### Texto seleccionado
****************************************
La práctica de esta actividad en el país se inició el 21 de julio de 1999 en una escuela japonesa en Quito.
¡Mokusooo! (cerrar los ojos y meditar) es la primera palabra en japonés que retumba dentro de las instalaciones de la Unidad Educativa Mariscal Sucre, sitio de entrenamiento del sensei Jorge Polo Abad, quien comienza su ritual, con aquel grito, vestido como un guerrero samurái. Junto a él, siete alumnos le profesan respeto dentro del shomen (lugar sagrado), para practicar el kendo (ver el arte).
Se siente una tranquilidad luego del protocolo de los saludos entre el sensei y los kenshis (alumnos).
Ellos reflejan respeto y amor al prójimo. Filosofía y tradición que fue enseñada por el sensei japonés, sexto dan, Keiji Kosakai, fundador de la Asociación Ecuatoriano-Japonesa de Kendo en julio del 2000.
Vestidos con calentadores, para los que recién se inician en el kendo o con uniformes color azul (keikogui y hakama), para aquellos que poseen un rango de respeto de antigüedad, se inician los entrenamientos con una exigencia física, golpes básicos y técnicas que constan con el contacto de la espada de bambú en la cabeza, muñeca, torso y una estocada en la garganta; claro está, que en esta parte última de combate se utiliza la armadura o bogu.
El ritual del combate se lo practica de una manera deportiva, “pero que conserva mucho la filosofía del espíritu guerrero del samurái”, así lo explica el sensei, primer dan (un rango conocido en esta disciplina), Polo Abad.
****************************************
### Material proporcionado

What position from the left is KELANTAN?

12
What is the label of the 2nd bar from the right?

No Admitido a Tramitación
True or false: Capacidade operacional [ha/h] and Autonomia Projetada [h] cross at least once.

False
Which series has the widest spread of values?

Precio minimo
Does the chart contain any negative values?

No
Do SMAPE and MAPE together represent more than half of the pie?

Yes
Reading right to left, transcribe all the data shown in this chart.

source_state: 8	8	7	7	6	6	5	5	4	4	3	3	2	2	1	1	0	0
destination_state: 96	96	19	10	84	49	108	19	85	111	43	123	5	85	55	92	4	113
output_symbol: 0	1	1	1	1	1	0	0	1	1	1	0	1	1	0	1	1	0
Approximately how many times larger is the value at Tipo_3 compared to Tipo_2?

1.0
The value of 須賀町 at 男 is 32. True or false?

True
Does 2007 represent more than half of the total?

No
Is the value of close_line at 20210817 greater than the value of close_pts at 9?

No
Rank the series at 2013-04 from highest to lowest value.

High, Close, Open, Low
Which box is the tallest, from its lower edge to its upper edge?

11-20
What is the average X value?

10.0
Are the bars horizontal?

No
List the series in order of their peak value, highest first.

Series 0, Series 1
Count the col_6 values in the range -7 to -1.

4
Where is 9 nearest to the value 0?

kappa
****************************************
### Consigna de trabajo 1
Reescribe en forma de lista el párrafo del texto sobre el kendo que empieza con "Vestidos con calentadores", conservando sus datos principales.
### Consigna de trabajo 2
Responde brevemente, según el texto sobre el kendo:
(a) ¿En qué fecha y en qué lugar se inició la práctica de esta actividad en el país?
(b) ¿Qué significa "shomen"?
(c) ¿Quién fundó la Asociación Ecuatoriano-Japonesa de Kendo y en qué fecha?
### Consigna de trabajo 3
Prosigue el texto sobre el kendo a partir de su última oración.

### Espacio de respuesta 1
- Los principiantes entrenan con calentadores; quienes tienen un rango de antigüedad visten uniforme azul (keikogui y hakama).
- Los entrenamientos comienzan con exigencia física, golpes básicos y técnicas.
- Las técnicas consisten en el contacto de la espada de bambú en la cabeza, la muñeca y el torso, y en una estocada en la garganta.
- En la parte de combate se utiliza la armadura o bogu.

### Espacio de respuesta 2
(a) El 21 de julio de 1999, en una escuela japonesa en Quito.
(b) Lugar sagrado.
(c) El sensei japonés Keiji Kosakai, en julio del 2000.

### Espacio de respuesta 3
Los expresivos gritos y los constantes golpes con el shinai (espada de bambú) en los lugares protegidos con la armadura, hace pensar que es un arte marcial que pocos desean practicarlo por el continuo contacto. “El kendo es una vivencia actual del esgrima japonés, en la cual hay mínimas probabilidades de lesiones y puede ser practicado por niños desde los 8 años hasta personas de más de 90 años, en ambientes amplios, cerrados y abiertos”, dice Polo.
Uno de los secretos acerca de este arte, es que la técnica está en los pies y las manos, en la que se necesita de mucha velocidad y precisión al momento de realizar un ataque efectivo, así lo define Polo. Además, el kendo mejora la capacidad cardiovascular.
Los logros de este deporte tienen poca difusión en el país, a pesar que en julio del 2003 cuatro kendistas ecuatorianos quedaron terceros, en la categoría países, del XI Sudamericano de Kendo, desarrollado en Sao Paulo (Brasil).
En la actualidad el kendo se ha convertido en un arte-deporte (así lo califican sus alumnos) sin valor como combate verdadero, donde lo que se busca es formar a sus practicantes a través de un entrenamiento correcto y rígido, tanto físico como espiritual.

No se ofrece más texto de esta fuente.